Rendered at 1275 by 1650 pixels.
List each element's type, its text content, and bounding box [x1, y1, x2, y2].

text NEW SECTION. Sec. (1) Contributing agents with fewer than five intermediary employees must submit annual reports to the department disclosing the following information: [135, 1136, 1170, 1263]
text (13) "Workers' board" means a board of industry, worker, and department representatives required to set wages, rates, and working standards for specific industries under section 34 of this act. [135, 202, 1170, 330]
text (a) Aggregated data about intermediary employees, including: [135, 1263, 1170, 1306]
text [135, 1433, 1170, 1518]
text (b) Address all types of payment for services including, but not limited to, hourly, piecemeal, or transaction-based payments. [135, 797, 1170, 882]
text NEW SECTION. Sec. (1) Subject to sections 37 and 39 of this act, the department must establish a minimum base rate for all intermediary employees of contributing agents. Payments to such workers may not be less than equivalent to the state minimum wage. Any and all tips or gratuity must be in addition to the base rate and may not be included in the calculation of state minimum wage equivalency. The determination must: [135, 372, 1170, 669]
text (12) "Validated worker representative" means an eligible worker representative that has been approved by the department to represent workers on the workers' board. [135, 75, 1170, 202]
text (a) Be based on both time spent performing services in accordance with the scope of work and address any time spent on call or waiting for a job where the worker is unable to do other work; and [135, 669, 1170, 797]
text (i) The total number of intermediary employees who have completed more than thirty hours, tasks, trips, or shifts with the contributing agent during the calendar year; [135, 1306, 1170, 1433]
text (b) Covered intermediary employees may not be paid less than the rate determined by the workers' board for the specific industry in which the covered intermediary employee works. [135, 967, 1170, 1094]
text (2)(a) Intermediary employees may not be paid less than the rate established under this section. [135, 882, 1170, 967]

----------

Check each line of the listing above. Copy it if it holds the string "employees".

text NEW SECTION. Sec. (1) Contributing agents with fewer than five intermediary employees must submit annual reports to the department disclosing the following information: [135, 1136, 1170, 1263]
text (a) Aggregated data about intermediary employees, including: [135, 1263, 1170, 1306]
text NEW SECTION. Sec. (1) Subject to sections 37 and 39 of this act, the department must establish a minimum base rate for all intermediary employees of contributing agents. Payments to such workers may not be less than equivalent to the state minimum wage. Any and all tips or gratuity must be in addition to the base rate and may not be included in the calculation of state minimum wage equivalency. The determination must: [135, 372, 1170, 669]
text (i) The total number of intermediary employees who have completed more than thirty hours, tasks, trips, or shifts with the contributing agent during the calendar year; [135, 1306, 1170, 1433]
text (b) Covered intermediary employees may not be paid less than the rate determined by the workers' board for the specific industry in which the covered intermediary employee works. [135, 967, 1170, 1094]
text (2)(a) Intermediary employees may not be paid less than the rate established under this section. [135, 882, 1170, 967]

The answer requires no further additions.